"Right" way to deallocate an std::vector object

Solution 1:

The simplest and most reliable way to deallocate a vector is to declare it on the stack and simply do nothing.

void Foo() {
  std::vector<int> v;
  ...
}

C++ guarantees that the destructor of v will be called when the method executes. The destructor of std::vector will ensure any memory it allocated is freed. As long as the T type of the vector<T> has proper C++ deallocation semantics all will be well.

Solution 2:

The simplest way to deallocate all the storage in a vector, without destroying the vector object itself, is

vec = std::vector<int>();

Your second variant will have the same effect, but it jumps through more hoops on the way.
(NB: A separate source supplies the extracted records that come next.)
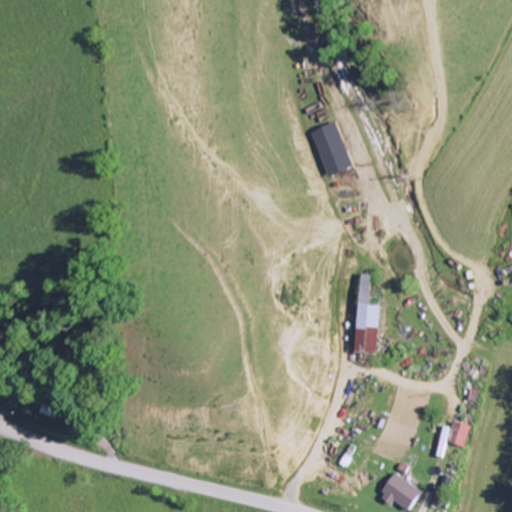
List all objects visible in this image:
building: (333, 151)
building: (371, 321)
building: (459, 438)
road: (150, 472)
building: (407, 495)
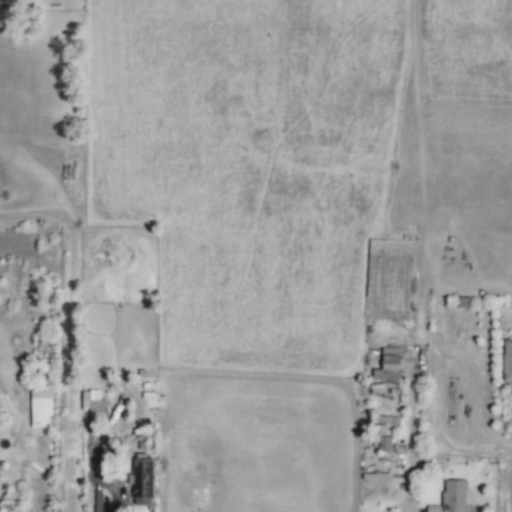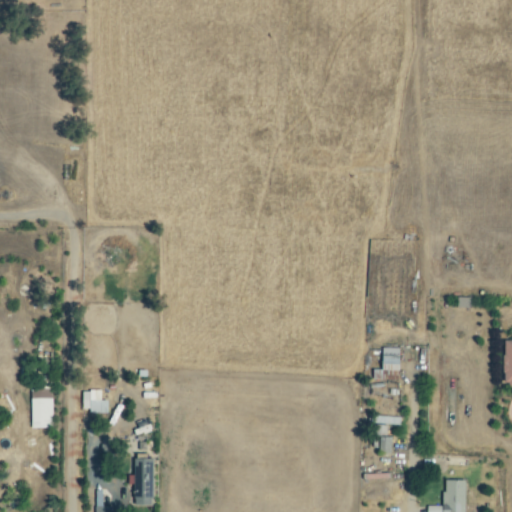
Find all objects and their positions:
road: (70, 331)
building: (505, 364)
building: (385, 365)
building: (94, 401)
building: (39, 408)
road: (406, 443)
road: (94, 461)
building: (140, 482)
building: (449, 497)
building: (100, 509)
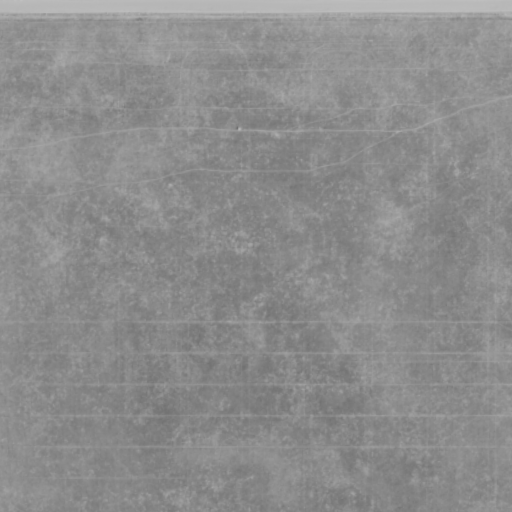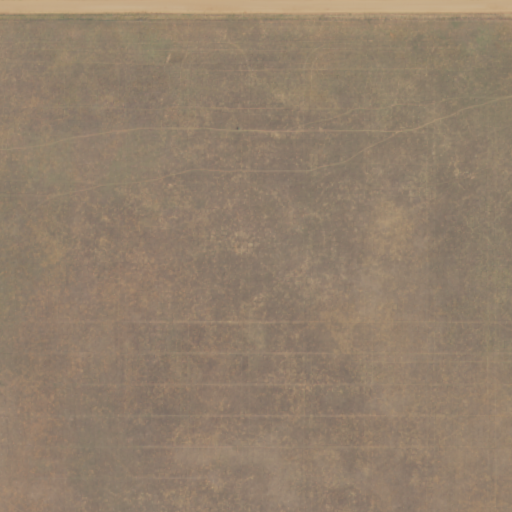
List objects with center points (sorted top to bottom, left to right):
road: (255, 6)
crop: (256, 256)
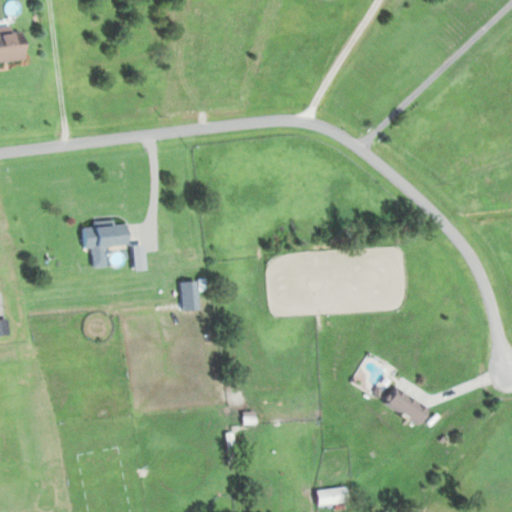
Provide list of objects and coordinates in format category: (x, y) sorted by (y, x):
building: (8, 43)
road: (338, 59)
road: (177, 66)
road: (57, 71)
road: (435, 73)
road: (319, 123)
road: (154, 179)
building: (101, 232)
building: (185, 293)
building: (2, 325)
road: (508, 369)
road: (508, 372)
road: (468, 385)
building: (401, 404)
building: (327, 494)
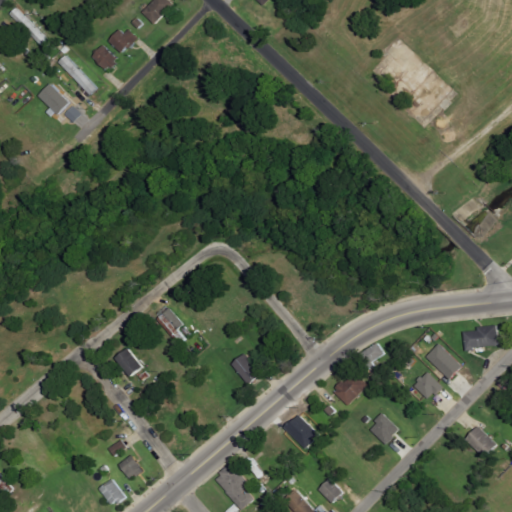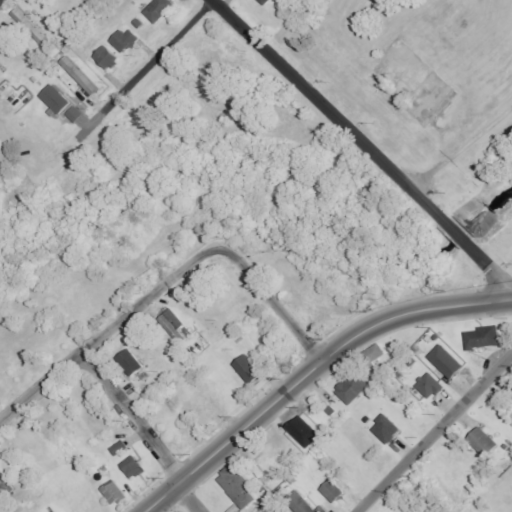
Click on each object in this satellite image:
building: (266, 2)
building: (161, 9)
building: (32, 27)
building: (126, 40)
building: (109, 57)
road: (145, 71)
building: (79, 73)
park: (427, 92)
building: (58, 99)
building: (76, 114)
road: (366, 145)
road: (273, 301)
building: (173, 323)
building: (177, 327)
road: (108, 329)
building: (188, 333)
building: (483, 335)
building: (485, 338)
building: (371, 354)
building: (374, 354)
building: (448, 362)
building: (129, 363)
building: (133, 363)
road: (311, 369)
building: (248, 370)
building: (251, 370)
building: (143, 375)
building: (431, 385)
building: (510, 385)
building: (350, 388)
building: (354, 389)
building: (332, 412)
road: (144, 429)
building: (388, 429)
building: (306, 432)
road: (434, 432)
building: (483, 441)
building: (484, 442)
building: (120, 445)
building: (122, 447)
building: (133, 464)
building: (269, 465)
building: (106, 467)
building: (136, 467)
building: (4, 482)
building: (237, 485)
building: (238, 486)
building: (115, 489)
building: (332, 490)
building: (335, 491)
building: (116, 493)
building: (298, 502)
building: (305, 504)
building: (33, 506)
building: (55, 510)
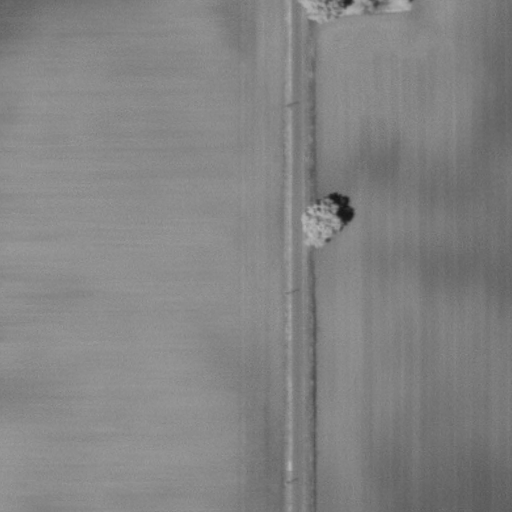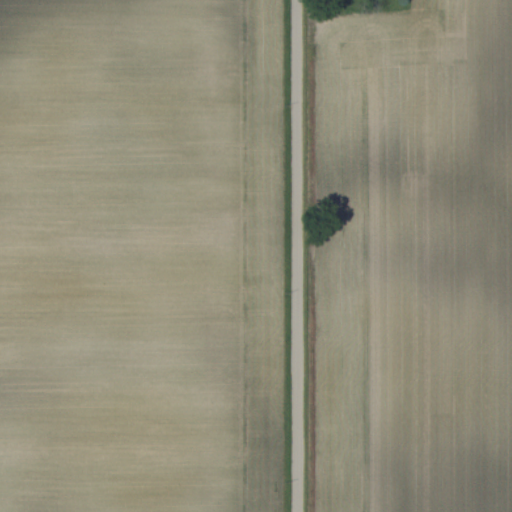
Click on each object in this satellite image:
road: (299, 256)
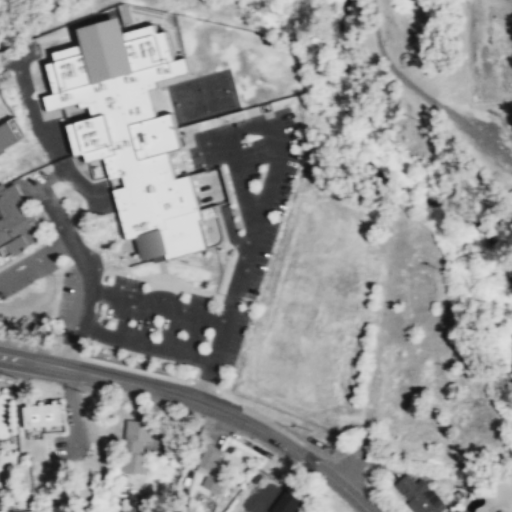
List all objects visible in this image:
park: (203, 96)
building: (132, 130)
building: (130, 133)
building: (31, 165)
road: (264, 196)
building: (13, 202)
building: (15, 205)
road: (53, 212)
road: (59, 239)
road: (82, 305)
road: (72, 347)
road: (120, 380)
building: (38, 414)
building: (43, 414)
building: (133, 445)
building: (136, 446)
road: (308, 459)
building: (213, 468)
building: (212, 469)
building: (417, 494)
building: (419, 495)
building: (126, 505)
building: (454, 511)
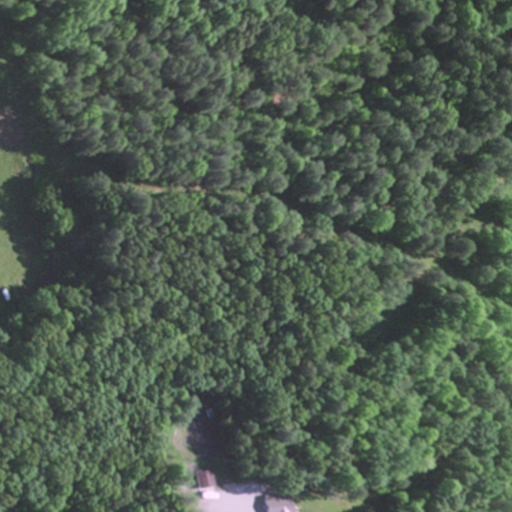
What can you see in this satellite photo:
road: (375, 378)
road: (275, 391)
road: (232, 402)
building: (208, 482)
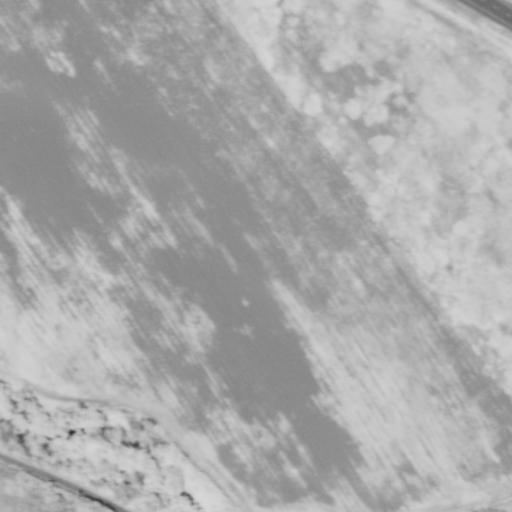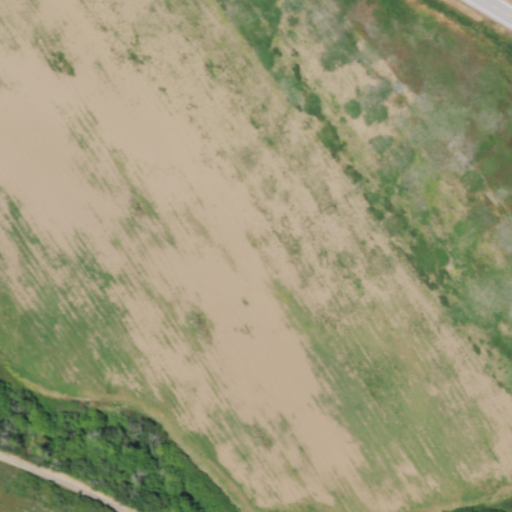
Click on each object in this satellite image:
road: (499, 7)
crop: (266, 242)
road: (55, 485)
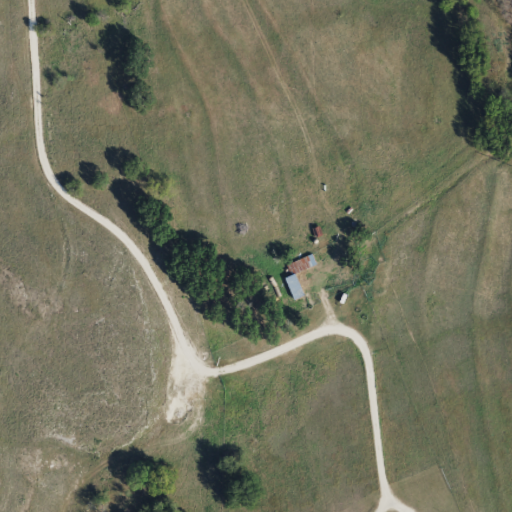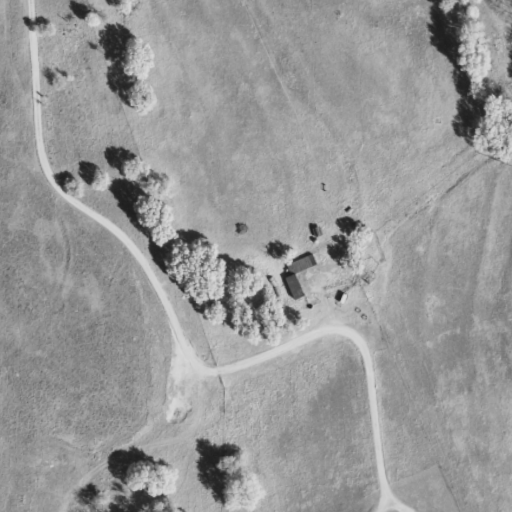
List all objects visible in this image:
road: (103, 222)
building: (304, 262)
building: (291, 287)
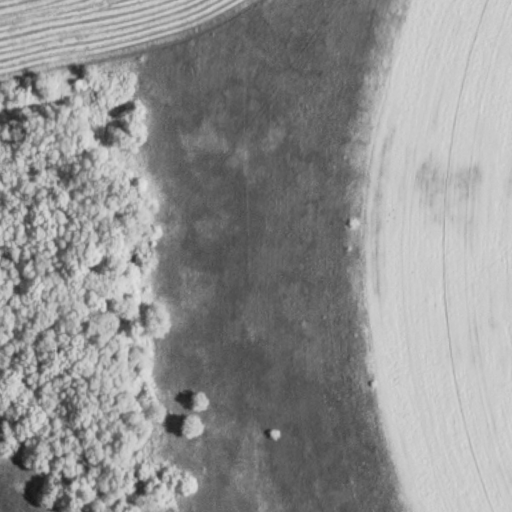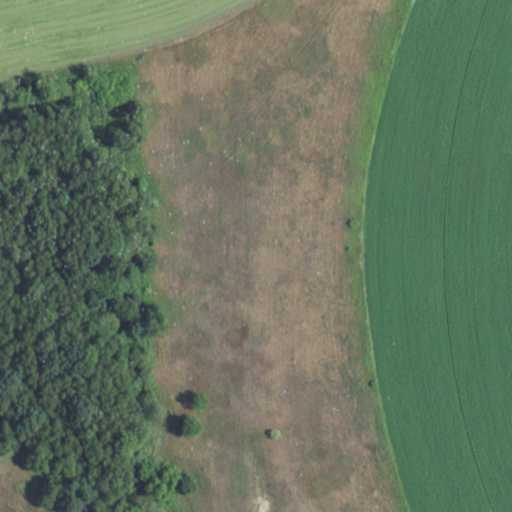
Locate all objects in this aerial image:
wastewater plant: (255, 255)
The "copy and swap" trick deallocates any extra capacity in the vector, and can be useful if it contains some data you want to keep. If there's no data, then there's no need for copying or swapping.

Solution 3:

std::vector<int> vi;
/*push lots of stuff into the vector*/

// clean it up in C++03
// no need to clear() first
std::vector<int>().swap(vi);

// clean it up in C++0x
// not a one liner, but much more idiomatic
vi.clear();
vi.shrink_to_fit();

Solution 4:

I agree with Mike Seymour try this then you will notice that the last is working fine

const int big_size = 10000;
vector<double> v( big_size );
cout << "Before clearing, the capacity of the vector is "
  << v.capacity() << " and its size is " << v.size();
v.clear();
cout << "\nAfter clearing, the capacity of the vector is "
  << v.capacity() << " and its size is " << v.size();
vector<double>().swap( v );

cout << "\nAfter swapping, the capacity of the vector is "
  << v.capacity() << " and its size is " << v.size();

vector<double> v1( big_size );
v1 = vector<double>();
cout << "\n After vector<double>();, the capacity of the vector is "
  << v1.capacity() << " and its size is " << v1.size();